■ QUELLDOKUMENT ■
- - -

Bezos, Musk und Vance
Am widersprüchlichsten positionierten sich die zwei größten „Big Player“ der Szene: Auf der einen Seite Amazon-Gründer Jeff Bezos, auch Eigentümer der „Washington Post“, seit Jahren Mittelpunkt der Trump’schen Medienkritik. Bezos hatte sich mehrfach im Widerspruch zu Trump für liberale Werte ausgesprochen, dieser gegen Geschäfts-und Steuerpraktiken bei Amazon.
Ganz anders Elon Musk (Tesla, Space X), angeblich derzeit der reichste Mann der Welt. Er hatte Trumps Wirtschaftsbeirat aus Protest gegen den Austritt der USA aus dem Pariser Klimaabkommen verlassen, finanziert dessen Wahlkampf nun angeblich mit 45 Millionen Dollar monatlich (was Trump dementiert). Meine Einschätzung: Musk ist ein maximaler Opportunist, für den bisweilen sogar die eigenen Wirtschaftsinteressen weniger zählen als die Befriedigung seiner narzisstischen Eitelkeit, und er agiert demokratiegefährdend.
Eine demokratiekritische Haltung bekräftigte auch der neue Running Mate von Trump, J. D. Vance, in einer Fernsehsendung. Wäre er Vizepräsident anstelle von Mike Pence gewesen, hätte er das Wahlresultat nicht akzeptiert. Für die Angeklagten der Capitol-Stürmung kurz danach hat Vance Geld gesammelt.
Trump hat Vance ernannt, als ihm nach dem Schussattentat eine Welle der Sympathie entgegenschlug. Trump setzt mit Vance lieber auf einen möglichen Vize, der seine Perspektiven teilt, statt durch eine breitere Koalition mehr Wählergruppen anzusprechen – wie es zum Beispiel der kubanischstämmige Marco Rubio oder gar seine einstige innerparteiliche Rivalin Nikki Haley getan hätte. Auch der an der Orbán-nahen Corvinus-Uni lehrende Politikwissenschaftler Ralph Schöllhammer, alles andere als ein fanatischer Trump-Hasser, hält die Wahl von Vance für einen – freilich nicht mehr rückgängig zu machenden – Fehler. Trump hält aber offenbar anderes für wichtiger: die Möglichkeit, im Falle eines Wahlsieges sein Vermächtnis zu zementieren.
Das Trumpismus-Manifest
Womöglich über das Jahr 2025 hinaus, für das die ihm nahestehende Denkfabrik Heritage Foundation mit ihrem Chef Kevin Roberts auf über 900 Seiten einen radikalen Plan entwickelt hat, die USA ganz umzuändern, Trumps autoritäre Impulse in konkrete Politik zu gießen. Mit dem Input von mehr als einhundert konservativen Organisationen entwickelte der Vordenker des „Trumpismus“ das Manifest, auf das der „Make America Great Again“-Führer bei einer Rückkehr ins Weiße Haus zurückgreifen können soll. Gewünscht wird eine Revolution patriotischer Eliten von oben gegen „die Globalisten“, die Amerika in Konflikte wie den in der Ukraine verwickelten, um vom angeblich ungebremsten Zustrom von Migranten und dem „großen Bevölkerungsaustausch“ abzulenken. Kein Wunder, dass viele Demokraten (und nicht nur sie) Trump und Vance derzeit einfach „weird“, also seltsam nennen.

- - -

■ DATENSÄTZE ■
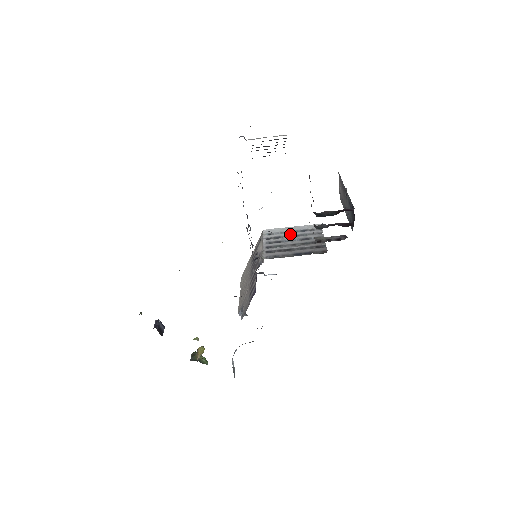
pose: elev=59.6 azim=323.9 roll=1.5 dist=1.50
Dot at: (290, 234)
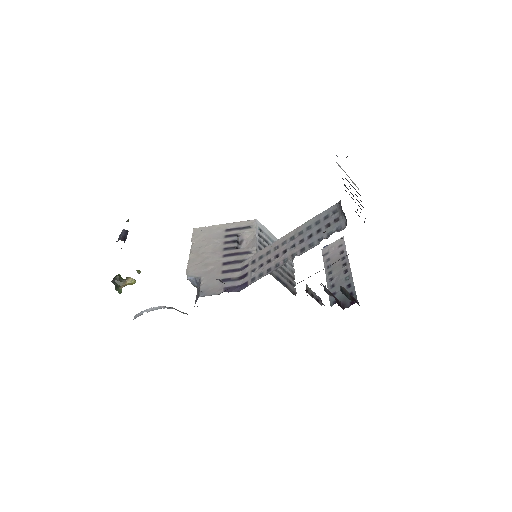
Dot at: occluded
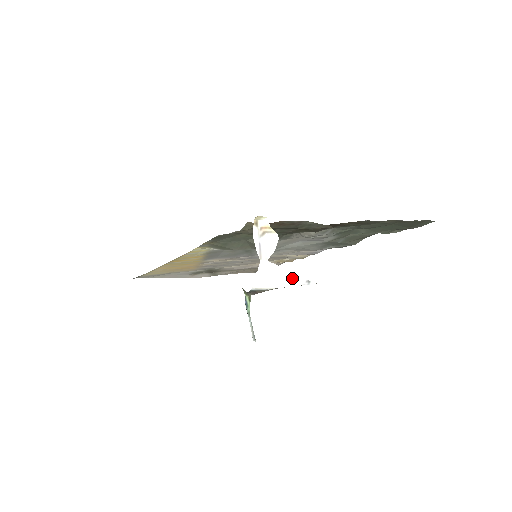
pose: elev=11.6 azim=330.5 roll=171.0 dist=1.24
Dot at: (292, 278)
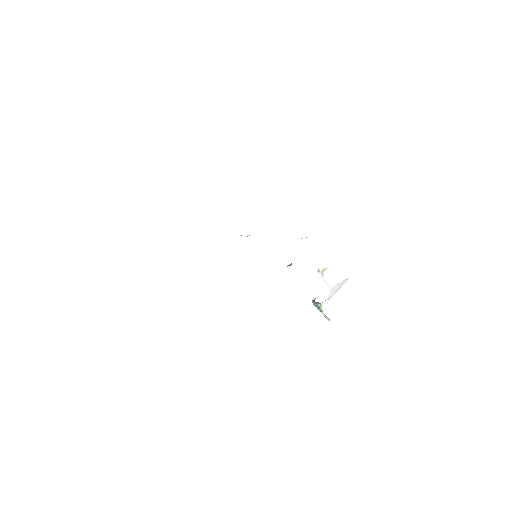
Dot at: (342, 283)
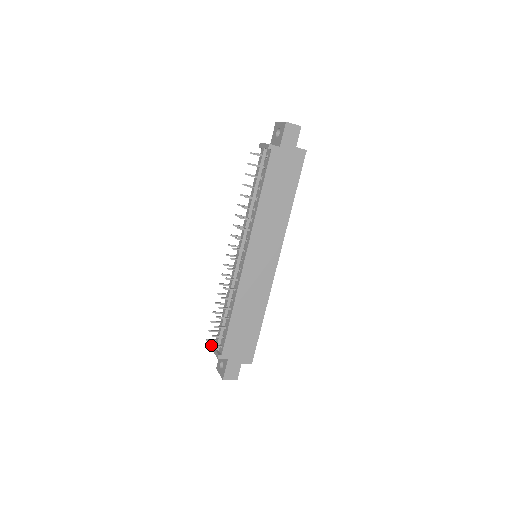
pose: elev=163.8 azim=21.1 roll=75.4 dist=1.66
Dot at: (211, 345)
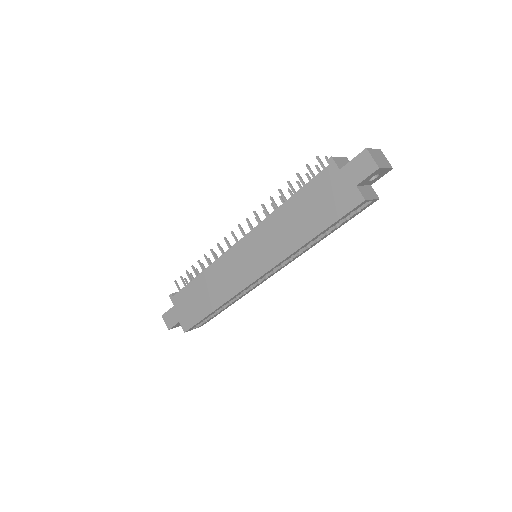
Dot at: (176, 282)
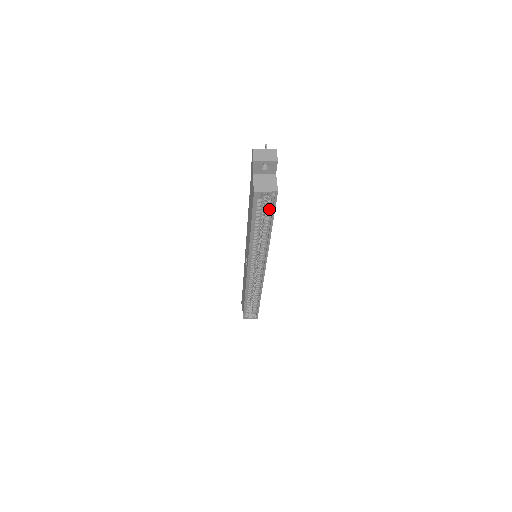
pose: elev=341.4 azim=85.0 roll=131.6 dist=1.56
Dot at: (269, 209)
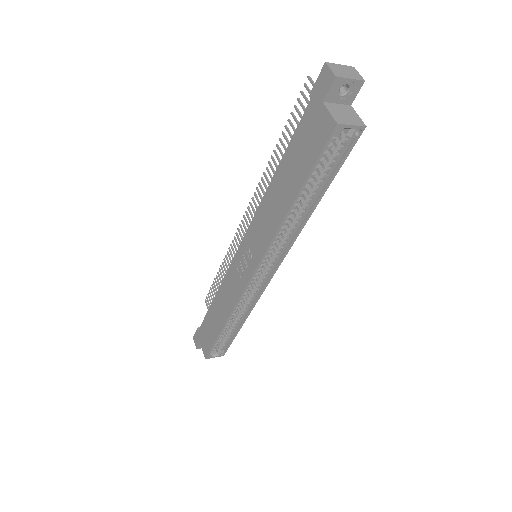
Dot at: (334, 162)
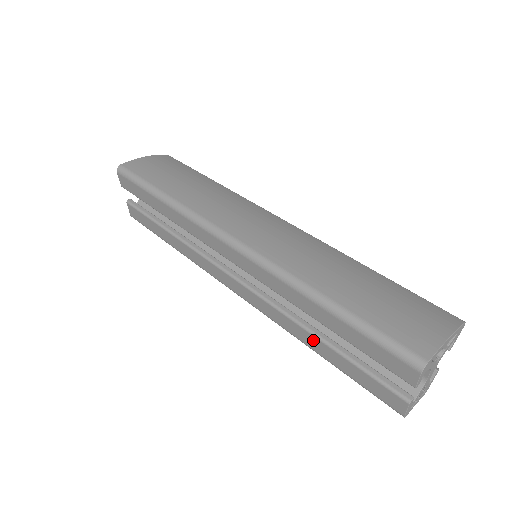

- - -

■ DIE AUFGABEN ■
A - Mit welchem monatlichen Betrag finanziert Musk laut dem Text über Bezos, Musk und Vance angeblich Trumps Wahlkampf?
B - Schreibe den Text über Bezos, Musk und Vance im Anschluss an seinen letzten Satz weiter.
Die Zeilen stehen in keinem Zusammenhang mit dem Text über Bezos, Musk und Vance.

■ LÖSUNGEN ZUR ÜBUNG ■
A - Musk finanziert Trumps Wahlkampf angeblich mit 45 Millionen Dollar monatlich.

B -
Die konservativen frauen- und familienpolitischen Töne von Vance können Trumps Wahlkampf nun aber wirklich schaden: Der heute 40-jährige Vance hatte 2021 in einem Interview mit dem TV-Sender Fox News unter anderen führende demokratische Politikerinnen als „kinderlose Katzenfrauen“ bezeichnet, die unzufrieden mit ihrem Leben seien. Gut möglich, dass Kamala Harris nun auch unter diesem Gesichtspunkt persönlich angegriffen wird. Sie sei doch kinderlos.
Die Antimigrationswaffe wird gegen Harris wohl nicht genutzt werden, höchstens die Antifrauenwaffe, von Trump bereits einmal in Vorwahlkämpfen gegen Hillary Clinton in Stellung gebracht. Kaum wirksam werden wird, ein alter Trick der Republikaner, Demokraten automatisch als zu weich im Kampf gegen Kriminalität und Kriminelle zu brandmarken.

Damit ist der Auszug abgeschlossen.